WORK TASK:
Show every line in the listing that contains the word "immer". Treat uppercase and lowercase as different.

GIVEN DATA:
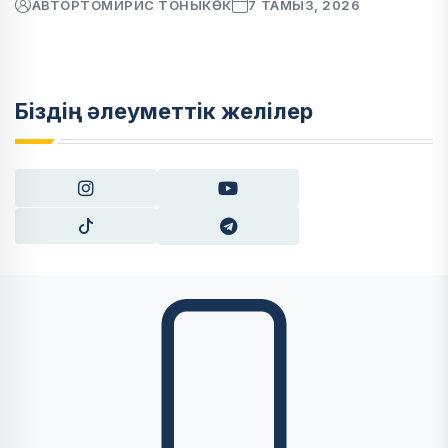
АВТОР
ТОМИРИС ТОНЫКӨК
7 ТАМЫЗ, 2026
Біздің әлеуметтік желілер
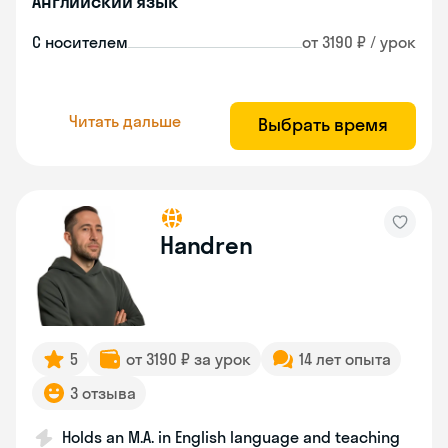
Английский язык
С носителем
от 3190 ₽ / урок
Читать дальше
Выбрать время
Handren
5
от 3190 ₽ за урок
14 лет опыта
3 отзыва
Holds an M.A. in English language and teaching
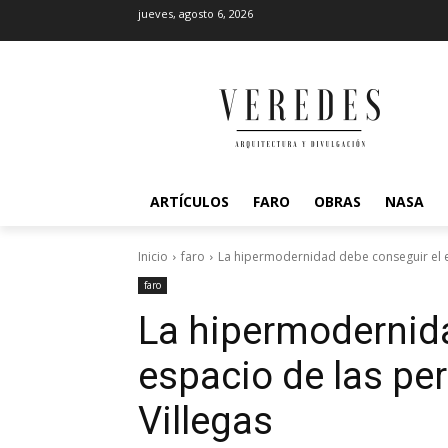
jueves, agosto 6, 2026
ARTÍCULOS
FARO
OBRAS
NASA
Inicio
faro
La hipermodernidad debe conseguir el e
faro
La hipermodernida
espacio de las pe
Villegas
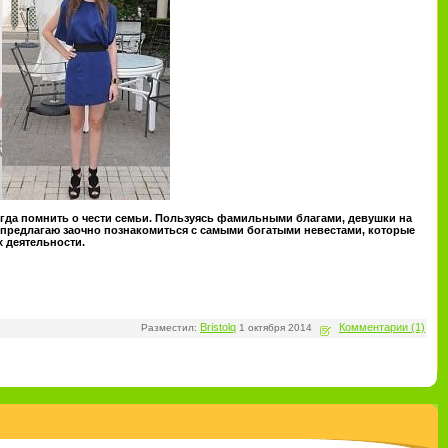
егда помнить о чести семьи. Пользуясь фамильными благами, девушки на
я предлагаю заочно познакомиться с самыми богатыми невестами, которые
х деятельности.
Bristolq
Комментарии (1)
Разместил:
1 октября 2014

---

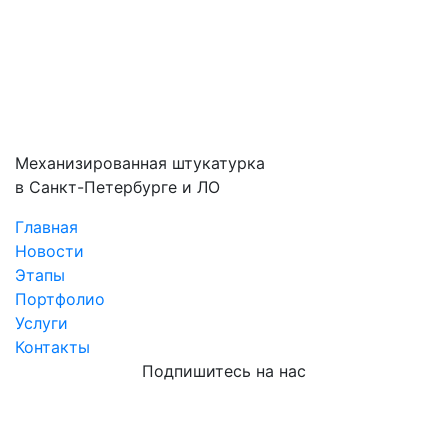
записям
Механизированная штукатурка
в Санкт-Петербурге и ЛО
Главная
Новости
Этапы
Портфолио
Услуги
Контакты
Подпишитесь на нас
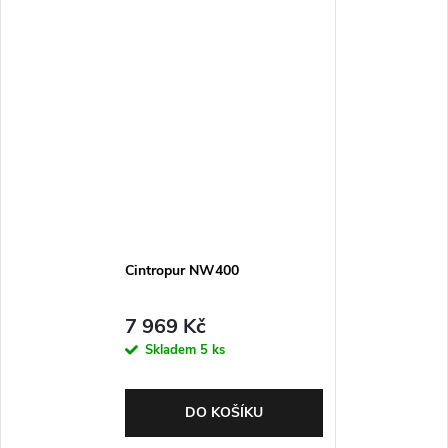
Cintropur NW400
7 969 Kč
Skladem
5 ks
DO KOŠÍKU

...

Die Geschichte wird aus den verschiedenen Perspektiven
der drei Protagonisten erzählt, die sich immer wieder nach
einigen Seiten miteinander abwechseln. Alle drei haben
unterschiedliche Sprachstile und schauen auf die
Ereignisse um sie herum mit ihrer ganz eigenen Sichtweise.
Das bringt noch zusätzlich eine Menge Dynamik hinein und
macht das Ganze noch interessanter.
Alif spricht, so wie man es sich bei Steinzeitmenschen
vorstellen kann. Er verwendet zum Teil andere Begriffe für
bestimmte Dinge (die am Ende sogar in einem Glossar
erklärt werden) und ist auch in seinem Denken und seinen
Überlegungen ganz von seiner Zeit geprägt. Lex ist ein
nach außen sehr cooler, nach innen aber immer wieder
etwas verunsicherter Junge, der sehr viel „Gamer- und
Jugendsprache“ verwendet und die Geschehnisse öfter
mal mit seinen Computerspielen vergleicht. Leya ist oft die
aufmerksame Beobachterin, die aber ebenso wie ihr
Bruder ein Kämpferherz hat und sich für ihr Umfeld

RESULT:
der drei Protagonisten erzählt, die sich immer wieder nach
nach außen sehr cooler, nach innen aber immer wieder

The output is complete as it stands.